Shares of Google parent Alphabet plunged more than 6% on Thursday after the Justice Department asked a federal judge to order a selloff of Google’s Chrome web browser – one of several remedies aimed at breaking up the Big Tech firm’s monopoly over online search.

The stock drop signaled anxiety on Wall Street about Google’s future after DOJ attorneys outlined the set of proposed corrections for Google’s business in filings late Wednesday.

The “fear of potentially having to divest the browser” is “having an impact” on Wall Street’s outlook, according to Brent Thill, a research analyst at Jefferies.

“Google has 66%+ market share so if that was eliminated, would consumers come back to Google or use another search or AI engine if they were on a new platform?” Thill told The Post.

US District Judge Amit Mehta will have final say over which remedies to implement after deciding in August that Google has an illegal stranglehold over the search market. Any remedies ordered by Mehta could have devastating consequences for an empire that generates more than $300 billion in revenue per year.

A forced divestment of Chrome “will permanently stop Google’s control of this critical search access point and allow rival search engines the ability to access the browser that for many users is a gateway to the internet,” the DOJ said in its filing.

Aside from a sale of Chrome, the feds say Google should either be required to sell off its Android smartphone operating software or be barred from making search and other services mandatory on Android phones.

The judge could later mandate a sale of Android if Google failed to adhere to the restrictions, the filing said. A Bloomberg analyst estimated this week that Chrome could be worth up to $20 billion.

The DOJ also asked the judge to block Google from entering exclusive agreements with Apple and other companies to ensure its search engine is enabled by default on most smartphones.

During the trial, the feds argued that Google relies on the payments – including $20 billion to Apple in 2022 alone – to amass a more than 90% share of the search market.

Government lawyers also want Google to be required to share data with rival search firms for a decade and stop “self-preferencing” its own products, such as YouTube or the Gemini AI chatbot.

Mehta is expected to issue his final decision on the remedies by next summer. If he decides to order a forced sale of Chrome, Google would be required to follow through within six months of the final ruling, pending the outcome of a likely appeal.

Google also faces a separate DOJ antitrust trial targeting its digital advertising empire, which is scheduled for closing arguments next week.

Google blasted the DOJ’s recommendations in a lengthy blog post.

The company’s chief legal officer Kent Walker – who has faced reprimands from multiple federal judges for his role in implementing a policy that led to evidence destruction related to antitrust inquiries – described the DOJ’s outline as a “radical interventionist agenda.”

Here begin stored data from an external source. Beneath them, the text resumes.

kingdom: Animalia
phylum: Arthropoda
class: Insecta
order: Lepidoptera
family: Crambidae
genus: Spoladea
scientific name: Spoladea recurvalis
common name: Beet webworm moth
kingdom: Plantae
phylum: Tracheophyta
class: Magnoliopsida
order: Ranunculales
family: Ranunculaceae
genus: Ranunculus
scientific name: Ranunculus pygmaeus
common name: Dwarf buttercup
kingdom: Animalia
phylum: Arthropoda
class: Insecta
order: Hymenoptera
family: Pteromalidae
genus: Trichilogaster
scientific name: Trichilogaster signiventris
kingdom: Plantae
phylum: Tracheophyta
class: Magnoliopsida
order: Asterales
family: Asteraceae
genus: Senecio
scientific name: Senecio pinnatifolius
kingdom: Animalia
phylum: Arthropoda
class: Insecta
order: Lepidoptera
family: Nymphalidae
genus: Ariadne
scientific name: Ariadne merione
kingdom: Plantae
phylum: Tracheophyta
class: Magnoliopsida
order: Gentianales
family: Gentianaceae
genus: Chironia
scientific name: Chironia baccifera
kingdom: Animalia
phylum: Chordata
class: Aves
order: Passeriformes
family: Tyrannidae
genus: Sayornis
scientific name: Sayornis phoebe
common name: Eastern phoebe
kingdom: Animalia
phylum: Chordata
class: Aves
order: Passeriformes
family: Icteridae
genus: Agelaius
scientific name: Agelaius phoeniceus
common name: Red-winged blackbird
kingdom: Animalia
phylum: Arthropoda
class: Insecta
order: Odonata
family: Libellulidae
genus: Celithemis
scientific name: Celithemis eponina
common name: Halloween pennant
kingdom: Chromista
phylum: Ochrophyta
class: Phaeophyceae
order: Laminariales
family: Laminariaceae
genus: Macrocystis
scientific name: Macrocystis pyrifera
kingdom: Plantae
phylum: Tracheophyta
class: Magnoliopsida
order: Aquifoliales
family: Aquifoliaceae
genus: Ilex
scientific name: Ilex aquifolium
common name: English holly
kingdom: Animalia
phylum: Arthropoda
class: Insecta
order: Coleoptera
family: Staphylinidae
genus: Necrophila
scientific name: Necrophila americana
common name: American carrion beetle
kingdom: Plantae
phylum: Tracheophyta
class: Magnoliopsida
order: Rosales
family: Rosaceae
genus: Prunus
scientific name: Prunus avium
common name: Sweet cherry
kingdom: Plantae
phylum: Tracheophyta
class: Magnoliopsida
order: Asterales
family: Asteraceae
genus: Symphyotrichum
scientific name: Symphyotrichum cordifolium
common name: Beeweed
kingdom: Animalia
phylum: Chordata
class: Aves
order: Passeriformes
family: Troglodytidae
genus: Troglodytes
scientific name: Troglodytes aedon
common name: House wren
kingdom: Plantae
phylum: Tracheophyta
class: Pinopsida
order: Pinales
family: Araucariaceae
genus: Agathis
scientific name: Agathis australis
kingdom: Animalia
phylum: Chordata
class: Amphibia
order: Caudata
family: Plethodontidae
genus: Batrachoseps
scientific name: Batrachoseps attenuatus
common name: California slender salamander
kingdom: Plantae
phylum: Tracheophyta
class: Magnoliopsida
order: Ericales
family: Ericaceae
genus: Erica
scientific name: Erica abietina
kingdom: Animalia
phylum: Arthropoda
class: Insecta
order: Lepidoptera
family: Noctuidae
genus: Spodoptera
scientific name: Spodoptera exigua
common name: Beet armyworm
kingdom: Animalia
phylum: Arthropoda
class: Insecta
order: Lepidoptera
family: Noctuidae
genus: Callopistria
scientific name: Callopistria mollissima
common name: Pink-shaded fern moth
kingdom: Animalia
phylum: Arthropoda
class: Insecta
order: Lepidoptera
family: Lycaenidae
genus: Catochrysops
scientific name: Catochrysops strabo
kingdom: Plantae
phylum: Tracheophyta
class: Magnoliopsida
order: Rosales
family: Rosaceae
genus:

“DOJ’s wildly overbroad proposal goes miles beyond the Court’s decision,” Walker said in the post. “It would break a range of Google products – even beyond Search – that people love and find helpful in their everyday lives.”

Google has signaled it will appeal Mehta’s initial ruling as well as any remedies that are ordered.

Meanwhile, the search giant’s critics lauded the DOJ’s requests.

DuckDuckGo, a rival search engine whose founder Gabriel Weinberg testified against Google during the trial, was among those who spoke in favor of the outline.

“The government has put forward a proposal that would free the search market from Google’s illegal grip and unleash a new era of innovation, investment, and competition,” said Kamyl Bazbaz, senior vice president of public affairs at DuckDuckGo.

“There’s nothing radical about this proposal: it’s firmly based on the court’s extensive finding of fact and proposes solutions in line with previous antitrust actions,” Bazbaz added.

Still, not everyone is convinced that the DOJ’s proposals would be effective.

Bloomberg tech correspondent Mike Gurman called the idea of a forced sale of Chrome “absurd.”

“Chrome is worth billions to Google but not on the open market,” Gurman said. “And any company that buys it would just be creating a new monopoly.”

President-elect Donald Trump’s election victory added another wrinkle to the fight over Google’s future.

For years, Trump has been an outspoken critic of Google, accusing the company of exhibiting political bias and even election interference related to allegedly biased search results.

However, Trump has more recently said he is against a breakup of the company because it would benefit China and other rivals such as Mark Zuckerberg’s Meta.

Elsewhere, Trump’s attorney general nominee Matt Gaetz has publicly called for a breakup of Google, but his confirmation to the key post is far from certain due to allegations of sexual misconduct during his time in Congress.